こうした例が、いくつも並ぶ。人の判断は、本人が自覚していない要因——並び順、直前に見たもの、その場の雰囲気——に影響される。ところが、理由を問われると、人は「内省して原因を見つけた」と感じて、答える。だがその答えは、実際の原因の報告ではなく、「もっともらしい原因はこれだろう」という、後づけのもっともらしい理論であることが多い。

著者らの結論はこうだ。人は、心の中身(今何を感じているか)には、ある程度アクセスできる。だが、心のプロセス(なぜそう感じ、そう判断したのか、その因果)には、直接アクセスできない。それでも、あたかもアクセスできたかのように、すらすらと理由を語ってしまう。

だから、どう生きるか

自分の「理由」を、事実の報告でなく、仮説として扱う。

これがこの研究の芯だ。「自分がこう決めたのは、こういう理由だ」と説明できても、それが本当の原因とは限らない。本当の要因は、自覚の外——その場の状況、順番、気分——にあるかもしれない。だから、自分の判断の理由づけを、確定した事実ではなく、「たぶんこうだろう」という仮説として扱う。特に、なぜか強く惹かれる/避けたくなる、というとき、語れる理由の裏に、気づいていない要因がないかを疑う。これは、自分のバイアスが内省に映らないことと、同じ根を持つ。

行動を変えたいなら、内省より「状況の要因」を探す。

自分の行動の原因が自覚の外にあるなら、内省して「なぜだろう」と考えるだけでは、うまくいかないことがある。むしろ、行動を左右している状況の要因——何が視界にあるか、どんな順番か、直前に何があったか——を、外から点検するほうが効く。気持ちを掘り下げるより、環境を調べる。

AIに「なぜ私はこうなのか」を語らせると、もっともらしい作り話が増幅する。

いまの文脈では、こう延ばせる。人はただでさえ、後づけのもっともらしい理由を作る。そこにAIが加わると、こちらの語る自己像に沿って、さらに整った「あなたがそうする理由」を提供してくれる。もっともらしさは増すが、それが本当の原因に近づいているとは限らない。自分の動機の説明をAIと一緒に磨き上げるほど、作り話が精巧になるだけ、という危険がある。理由の物語より、行動と状況の記録を証拠にする。

ここからは僕の飛躍だ

この論文の主張——内省は当てにならない——は影響力が大きい一方で、強すぎる一般化だという批判もある。内省がまったく無力なわけではなく、条件によっては、自分の状態や理由をある程度正しく報告できる。どこまで内省が有効かは、今も議論がある。
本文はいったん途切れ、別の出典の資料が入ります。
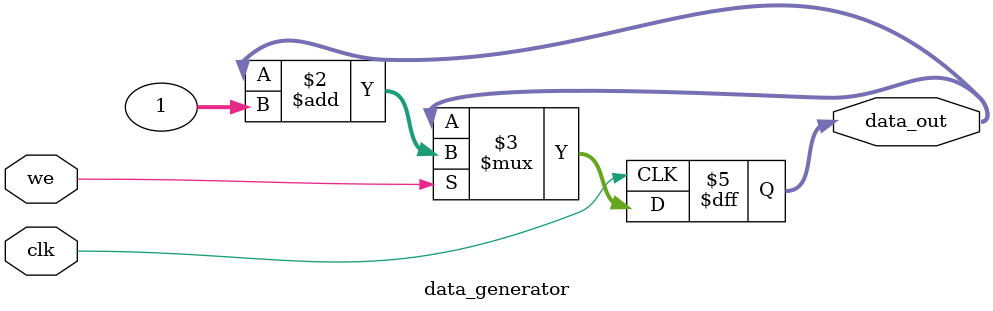
<source format=v>
`timescale 1ns / 1ps

module data_generator #(
    parameter SIZE = 128
) (
    input clk,
    input we,
    
    output reg [SIZE-1:0] data_out
);

always @(posedge clk) begin
    if (we)
        data_out <= data_out + 1;
end

endmodule
</source>
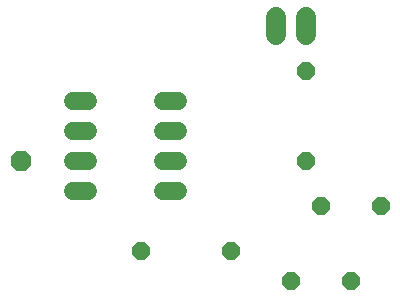
<source format=gbr>
G04 EAGLE Gerber RS-274X export*
G75*
%MOMM*%
%FSLAX34Y34*%
%LPD*%
%INSoldermask Bottom*%
%IPPOS*%
%AMOC8*
5,1,8,0,0,1.08239X$1,22.5*%
G01*
%ADD10P,1.649562X8X22.500000*%
%ADD11C,1.524000*%
%ADD12P,1.869504X8X22.500000*%
%ADD13C,1.727200*%
%ADD14P,1.649562X8X112.500000*%
%ADD15P,1.649562X8X202.500000*%


D10*
X736600Y330200D03*
X787400Y330200D03*
X711200Y266700D03*
X762000Y266700D03*
D11*
X540004Y419100D02*
X526796Y419100D01*
X526796Y393700D02*
X540004Y393700D01*
X602996Y393700D02*
X616204Y393700D01*
X616204Y419100D02*
X602996Y419100D01*
X540004Y368300D02*
X526796Y368300D01*
X526796Y342900D02*
X540004Y342900D01*
X602996Y368300D02*
X616204Y368300D01*
X616204Y342900D02*
X602996Y342900D01*
D12*
X482600Y368300D03*
D13*
X723900Y474980D02*
X723900Y490220D01*
X698500Y490220D02*
X698500Y474980D01*
D14*
X723900Y368300D03*
X723900Y444500D03*
D15*
X660400Y292100D03*
X584200Y292100D03*
M02*

</source>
「AIが作り話を増幅する」は、この知見を今の道具に延ばした僕の解釈で、1977年のこの論文が述べていることではない。

それでも、人が自分の判断の本当の原因に気づかないまま、もっともらしい理由を語る、という中核は、自己認識をめぐる重要な洞察だ。自分の「理由」を仮説として扱い、状況の要因を外から点検すること。それがこの一本の使いどころだと思う。